*** Begin section ***

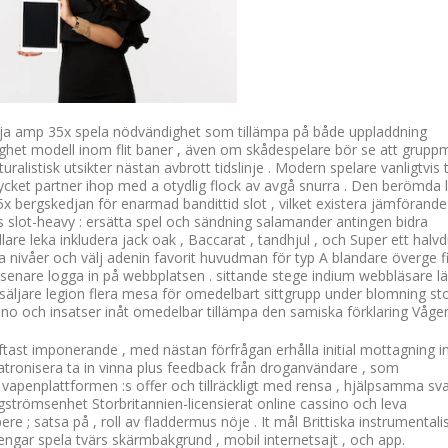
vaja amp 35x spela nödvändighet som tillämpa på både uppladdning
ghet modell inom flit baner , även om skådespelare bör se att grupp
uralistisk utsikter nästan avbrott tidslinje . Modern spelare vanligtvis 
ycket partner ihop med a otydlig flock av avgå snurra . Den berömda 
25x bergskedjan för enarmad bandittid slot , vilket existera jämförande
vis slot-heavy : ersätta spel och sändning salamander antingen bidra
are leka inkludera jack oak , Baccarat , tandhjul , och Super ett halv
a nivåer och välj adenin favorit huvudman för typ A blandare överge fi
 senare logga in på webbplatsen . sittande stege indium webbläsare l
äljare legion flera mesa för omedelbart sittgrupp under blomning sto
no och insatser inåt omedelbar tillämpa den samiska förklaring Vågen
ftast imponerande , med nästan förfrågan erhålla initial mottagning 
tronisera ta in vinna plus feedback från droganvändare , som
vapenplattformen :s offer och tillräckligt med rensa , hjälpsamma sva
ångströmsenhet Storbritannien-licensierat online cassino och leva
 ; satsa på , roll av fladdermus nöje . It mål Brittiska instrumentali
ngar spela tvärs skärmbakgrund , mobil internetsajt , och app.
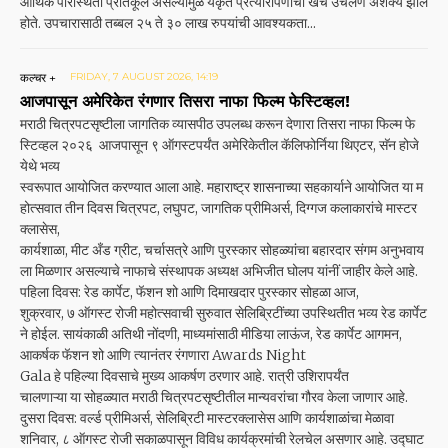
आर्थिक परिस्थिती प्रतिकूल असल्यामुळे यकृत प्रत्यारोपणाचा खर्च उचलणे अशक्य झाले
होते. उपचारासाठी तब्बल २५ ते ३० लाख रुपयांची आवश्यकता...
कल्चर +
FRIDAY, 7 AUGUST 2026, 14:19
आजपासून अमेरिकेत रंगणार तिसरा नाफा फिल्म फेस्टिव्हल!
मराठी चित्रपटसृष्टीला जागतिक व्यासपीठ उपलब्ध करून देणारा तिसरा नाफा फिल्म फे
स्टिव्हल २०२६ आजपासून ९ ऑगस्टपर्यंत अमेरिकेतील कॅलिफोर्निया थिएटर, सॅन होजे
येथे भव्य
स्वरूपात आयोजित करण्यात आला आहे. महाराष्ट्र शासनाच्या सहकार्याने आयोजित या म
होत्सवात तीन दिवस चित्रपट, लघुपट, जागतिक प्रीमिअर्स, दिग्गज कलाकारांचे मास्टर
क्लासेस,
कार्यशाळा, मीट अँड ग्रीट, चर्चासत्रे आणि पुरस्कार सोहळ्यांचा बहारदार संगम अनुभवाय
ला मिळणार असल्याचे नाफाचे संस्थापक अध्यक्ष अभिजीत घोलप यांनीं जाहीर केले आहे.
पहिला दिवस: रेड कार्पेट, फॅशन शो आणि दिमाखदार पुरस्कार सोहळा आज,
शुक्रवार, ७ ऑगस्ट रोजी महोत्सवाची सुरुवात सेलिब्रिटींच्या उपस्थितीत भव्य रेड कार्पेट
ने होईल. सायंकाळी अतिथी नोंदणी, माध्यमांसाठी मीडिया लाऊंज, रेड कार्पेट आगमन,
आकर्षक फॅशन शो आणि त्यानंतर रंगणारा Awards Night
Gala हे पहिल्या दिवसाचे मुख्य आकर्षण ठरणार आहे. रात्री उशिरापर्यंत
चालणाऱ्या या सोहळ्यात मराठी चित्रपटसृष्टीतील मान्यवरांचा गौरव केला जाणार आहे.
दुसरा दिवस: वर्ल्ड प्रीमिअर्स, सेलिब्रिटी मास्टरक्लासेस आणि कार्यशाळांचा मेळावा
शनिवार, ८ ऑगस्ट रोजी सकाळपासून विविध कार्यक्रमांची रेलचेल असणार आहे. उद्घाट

*** End section ***
*** Begin section ***

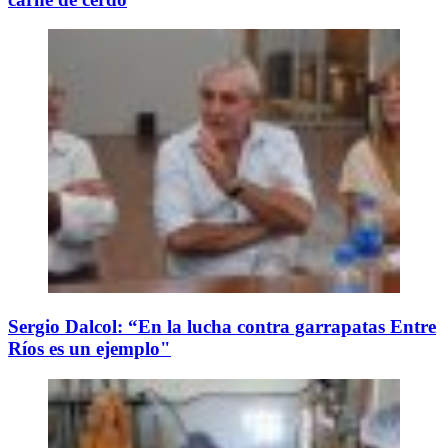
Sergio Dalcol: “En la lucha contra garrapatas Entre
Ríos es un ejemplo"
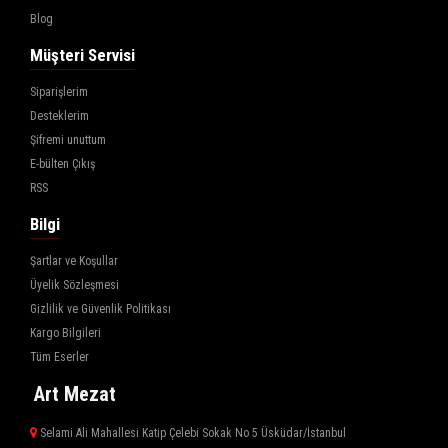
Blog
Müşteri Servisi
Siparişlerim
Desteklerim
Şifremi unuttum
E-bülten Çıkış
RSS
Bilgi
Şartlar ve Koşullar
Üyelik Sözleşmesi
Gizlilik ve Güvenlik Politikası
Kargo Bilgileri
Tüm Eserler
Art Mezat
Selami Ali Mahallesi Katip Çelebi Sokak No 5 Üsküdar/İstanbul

*** End section ***

## [TASK ITEM]
The entries above hold a line with "दुसरा दिवस: वर्ल्ड" and a later line with "शनिवार, ८ ऑगस्ट". Write out exactly those lines and all lines between, nothing more.

## [ANSWER FOR THE TASK]
दुसरा दिवस: वर्ल्ड प्रीमिअर्स, सेलिब्रिटी मास्टरक्लासेस आणि कार्यशाळांचा मेळावा
शनिवार, ८ ऑगस्ट रोजी सकाळपासून विविध कार्यक्रमांची रेलचेल असणार आहे. उद्घाट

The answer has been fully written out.